> **Supplied text**:
=== Section Start ===

The Meaning of Life: The Enduring Legacy of ‘Peanuts’

Over a span of 50 years, Charles M. Schulz created a comic strip that is one of the undisputed glories of American popular culture – poignant, funny, and often philosophical. The simple four-panel comic strip, Peanuts, continues to resonate with millions of fans worldwide, the stories of the characters offering lessons about happiness, friendship, setbacks, perseverance, and life itself.

Portrait of American cartoonist Charles M Schulz (1922 – 2000), creator of the ‘Peanuts’ comic strip, sitting at his studio drawing table with a picture of his character Charlie Brown and some awards behind him. Schulz created the comic strip in 1950. (Photo by CBS Photo Archive/Getty Images)

Remembering Schulz: An essay by George Saunders

Award-winning writer George Sanders (b. 1958) reflects on the deeper truths of Schultz’s deceptively simple comic and what Peanuts mean to him. Sander’s essay one of several collected in a recent volume, The Peanut Papers (2019) to celebrate the enduring legacy of Schulz’s masterpiece. I’ve edited parts of the essay for brevity.

“If you try to imagine, say, three kids sitting against the side of a suburban house on a summer afternoon, something interesting happens. What were originally three generic placeholder children will gradually, via the process of imagination and reimagination, evolve into three distinct children …

If these characters are allowed to grow up and leave the suburban lawn and get jobs and fall in love, this is called a novel, and you, the creator, are called a novelist.

If the imagined children are not allowed to grow up but are confined to the suburban lawn, where they continue for the next fifty years to be rich manifestations of their creator’s psyche, and if this creator’s imagination is supple and energetic enough never to tire of reimagining the children on the suburban lawn and never to make us tired of observing the children on the suburban lawn, this is called Peanuts, and the creator is called Charles Schulz, whose passing in 2000 left me with this gut-sinker of a thought: Charlie Brown will never again do something new.

Much has been written about Schulz: his happy, austere childhood in St. Paul, his loving barber of a father, whose frugal routine (days off were spent cleaning the shop) was brightened by a passion for comic strips. Young Schulz was nicknamed Sparky and as a teenager, enrolled in a correspondent art course, where he earned a C minus in the division called Drawing of Children (a mother of ironies if there was ever one).

His mother died of cancer just before he left her for World War II, one of several reasons often cited for his lifelong feelings of loneliness, another being his early jilting by the young woman who would become the prototype for the Little Red-Haired Girl.

=== Section End ===

> **Source material**:
=== Section Start ===

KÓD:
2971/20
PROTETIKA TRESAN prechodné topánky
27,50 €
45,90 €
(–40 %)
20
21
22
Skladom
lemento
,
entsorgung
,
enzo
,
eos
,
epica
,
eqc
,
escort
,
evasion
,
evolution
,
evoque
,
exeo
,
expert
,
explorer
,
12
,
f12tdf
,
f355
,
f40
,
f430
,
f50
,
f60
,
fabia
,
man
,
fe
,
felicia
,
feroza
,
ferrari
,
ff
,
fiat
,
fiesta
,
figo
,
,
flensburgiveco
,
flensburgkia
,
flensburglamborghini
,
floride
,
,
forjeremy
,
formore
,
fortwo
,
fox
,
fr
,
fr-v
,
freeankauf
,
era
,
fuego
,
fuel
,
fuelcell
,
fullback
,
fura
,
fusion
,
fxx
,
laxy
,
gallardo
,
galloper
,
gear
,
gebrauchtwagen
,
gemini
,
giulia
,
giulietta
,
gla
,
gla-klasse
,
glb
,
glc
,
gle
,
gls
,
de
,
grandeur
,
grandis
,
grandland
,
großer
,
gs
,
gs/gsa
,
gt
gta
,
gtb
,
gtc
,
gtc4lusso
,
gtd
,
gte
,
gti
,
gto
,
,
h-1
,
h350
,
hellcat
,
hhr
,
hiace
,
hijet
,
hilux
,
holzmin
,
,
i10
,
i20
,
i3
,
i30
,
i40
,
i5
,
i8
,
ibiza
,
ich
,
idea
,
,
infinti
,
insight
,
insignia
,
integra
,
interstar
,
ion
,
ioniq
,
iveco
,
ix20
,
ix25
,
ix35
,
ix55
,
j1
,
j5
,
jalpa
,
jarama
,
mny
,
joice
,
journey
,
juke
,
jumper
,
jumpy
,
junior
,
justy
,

=== Section End ===
=== Section Start ===

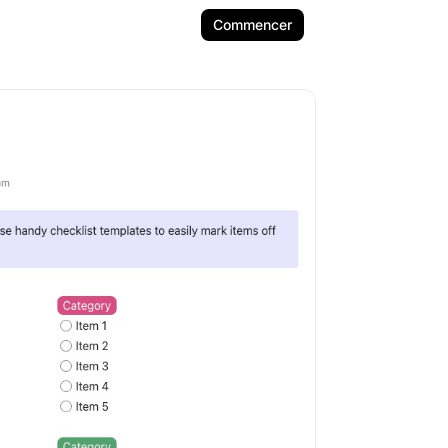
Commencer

=== Section End ===

> **Requirement 1**:
From the Peanuts article, quote the passage from "Portrait of American" to "essay for brevity.".
> **Requirement 2**:
Answer these questions using the Peanuts article:
(a) In what year did Schulz create the comic strip?
(b) What is the title of the 2019 volume that collects the essay?
(c) What was Schulz's nickname as a young man?

> **Written solution 1**:
Portrait of American cartoonist Charles M Schulz (1922 – 2000), creator of the ‘Peanuts’ comic strip, sitting at his studio drawing table with a picture of his character Charlie Brown and some awards behind him. Schulz created the comic strip in 1950. (Photo by CBS Photo Archive/Getty Images)

Remembering Schulz: An essay by George Saunders

Award-winning writer George Sanders (b. 1958) reflects on the deeper truths of Schultz’s deceptively simple comic and what Peanuts mean to him. Sander’s essay one of several collected in a recent volume, The Peanut Papers (2019) to celebrate the enduring legacy of Schulz’s masterpiece. I’ve edited parts of the essay for brevity.

> **Written solution 2**:
(a) 1950
(b) The Peanut Papers
(c) Sparky